After a brief career in physics, American-born composer Timothy Page left the U.S. for Helsinki, Finland on a Fulbright grant to study composition at the Sibelius Academy. He wound up putting down roots, continuing his studies from 2001-2008 with Veli-Matti Puumala, and firmly establishing himself in Finland’s contemporary music scene. Page’s body of work is widely varied stylistically, reflecting interests in a broad range of musical idioms, and he savours opportunities to explore personally untrodden territory from piece to piece. His compositions have been performed extensively in Finland and internationally, earning a number of distinctions. Page also lectures in harmony at the Sibelius Academy.

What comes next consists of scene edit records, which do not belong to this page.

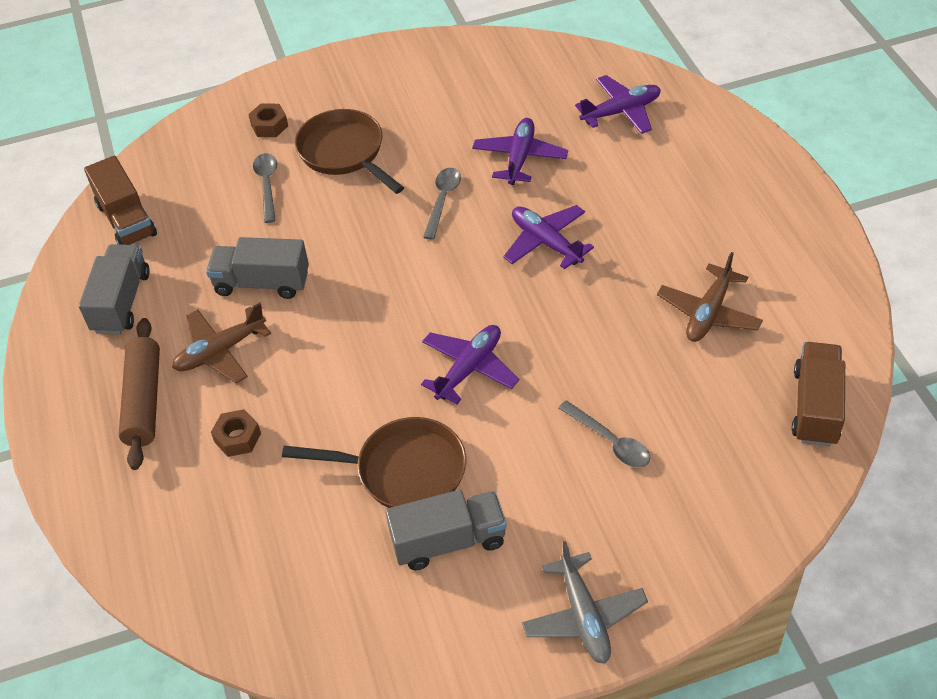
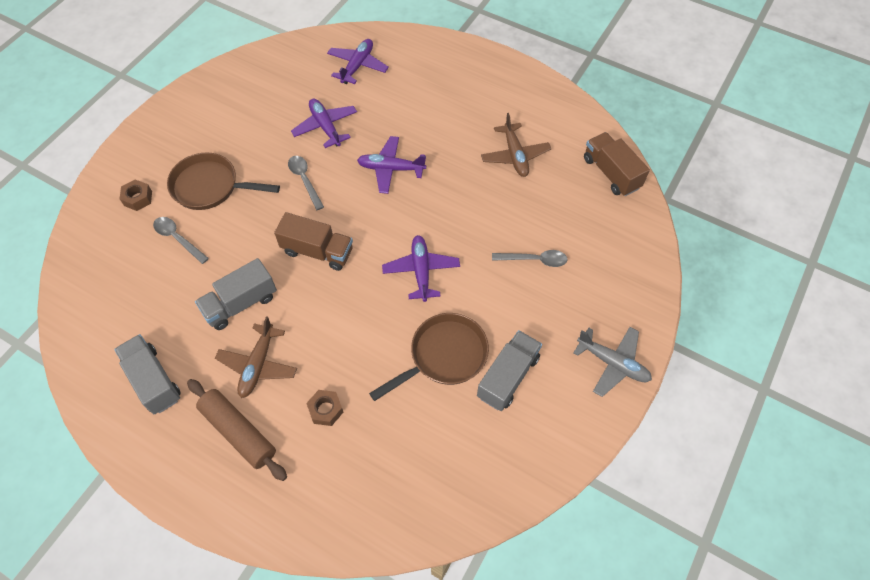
camera: 45 degrees left, 10 degrees up
brown truck [84,155,157,245] -> brown truck moved to [274,212,353,271]

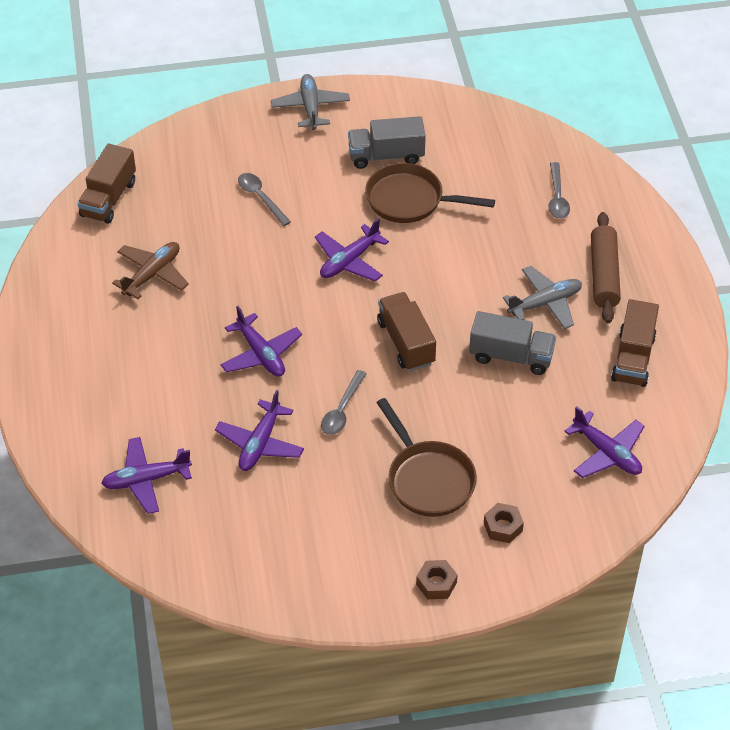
camera: 130 degrees left, 10 degrees down
grey truck [114,334,181,414] -> brown truck [611,299,659,387]
grey spoon [153,217,209,264] -> grey spoon moved to [548,162,570,219]
brown plane [215,316,297,398] -> grey plane [503,266,582,329]
brown nut [306,390,343,426] -> brown nut moved to [416,560,457,599]
none -> purple plane [564,406,645,478]

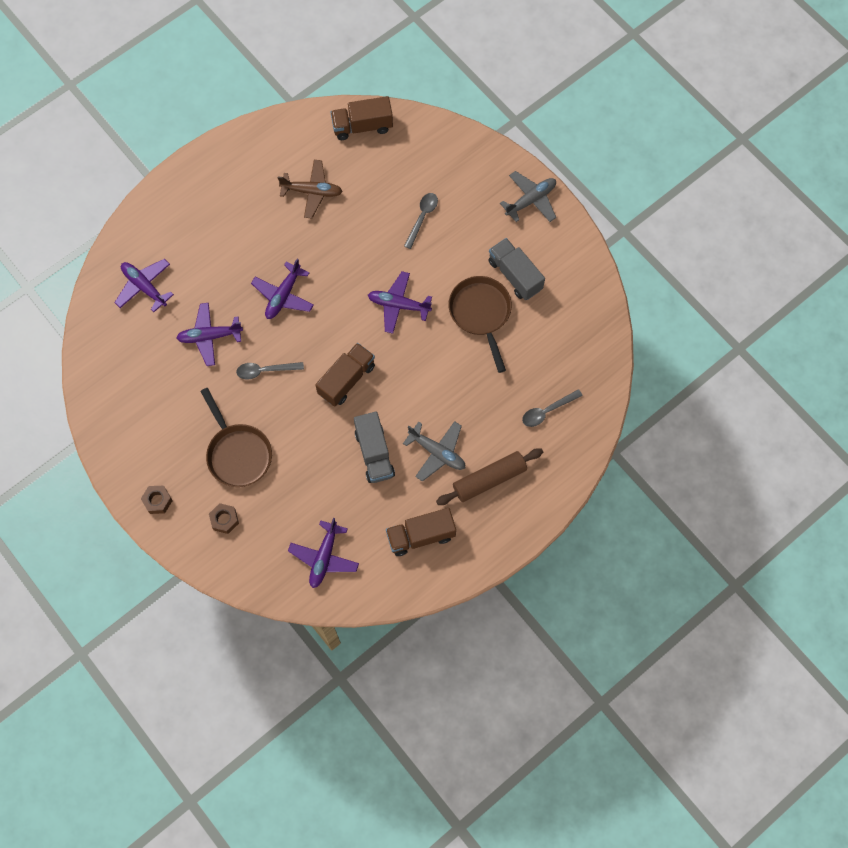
camera: 60 degrees right, 20 degrees up
brown pan [376,398,477,517] -> brown pan turned 60 degrees counterclockwise [200,388,272,487]

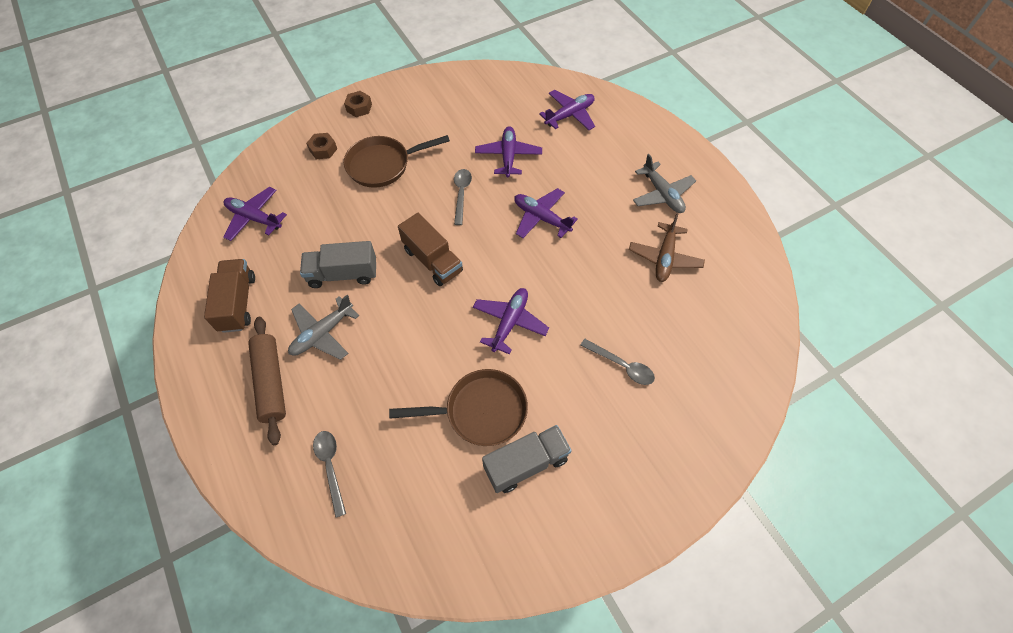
camera: 100 degrees right, 10 degrees down
brown truck [331,96,393,140] -> none
grey plane [500,171,556,222] -> grey plane moved to [633,154,696,213]

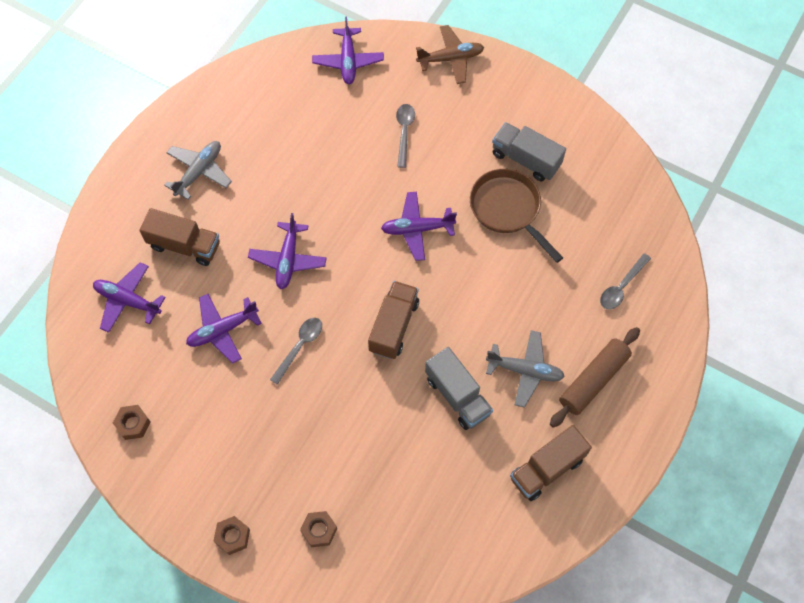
camera: 120 degrees left, 5 degrees up
purple plane [223,187,287,241] -> purple plane moved to [312,17,384,84]
brown pan [344,135,450,188] -> none
grey spoon [454,169,472,225] -> grey spoon turned 150 degrees clockwise [270,318,322,385]
brown plane [629,214,705,282] -> brown plane moved to [416,25,484,84]
none -> brown nut [113,405,151,440]
none -> brown truck [139,208,220,266]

“My overall endeavour in composing navigates between three general interests in music making: seeking and personalizing the unfamiliar, re-imagining and reprocessing elements already close to me, and raising questions regarding contemporary concert music practice. The first of these currently has me investigating evolution of timbre and sound mass, elasticity of time perception, and discontinuity — all to some degree on display in works such as Torsion (2007) for orchestra, Cusp (2009) for chamber orchestra, and Curl (2010) for harp, flute, and electronics. The second interest has led to works like Kierros (2007) for viola, piano, and bass clarinet, which combines Balkan rhythm and gesture with jazz harmony and minimalist form. Suite Capsula (2007) for two guitarists, on the other hand, reflects a conceptual interest in style and context, containing thematic elements that are reincarnated in widely differing tonal languages from movement to movement. In a similar vein is Lovers of Mankind (2009), my first opera (co-written with Sami Klemola), which unapologetically weaves virtuoso rock-guitar riffs and swing into spectral and chromatic harmonic settings. Both of the latter works have a site-specific aspect, taking on somewhat of an anarchic thrust for example in Finland, where new music culture by and large has yet to embrace the postmodern.”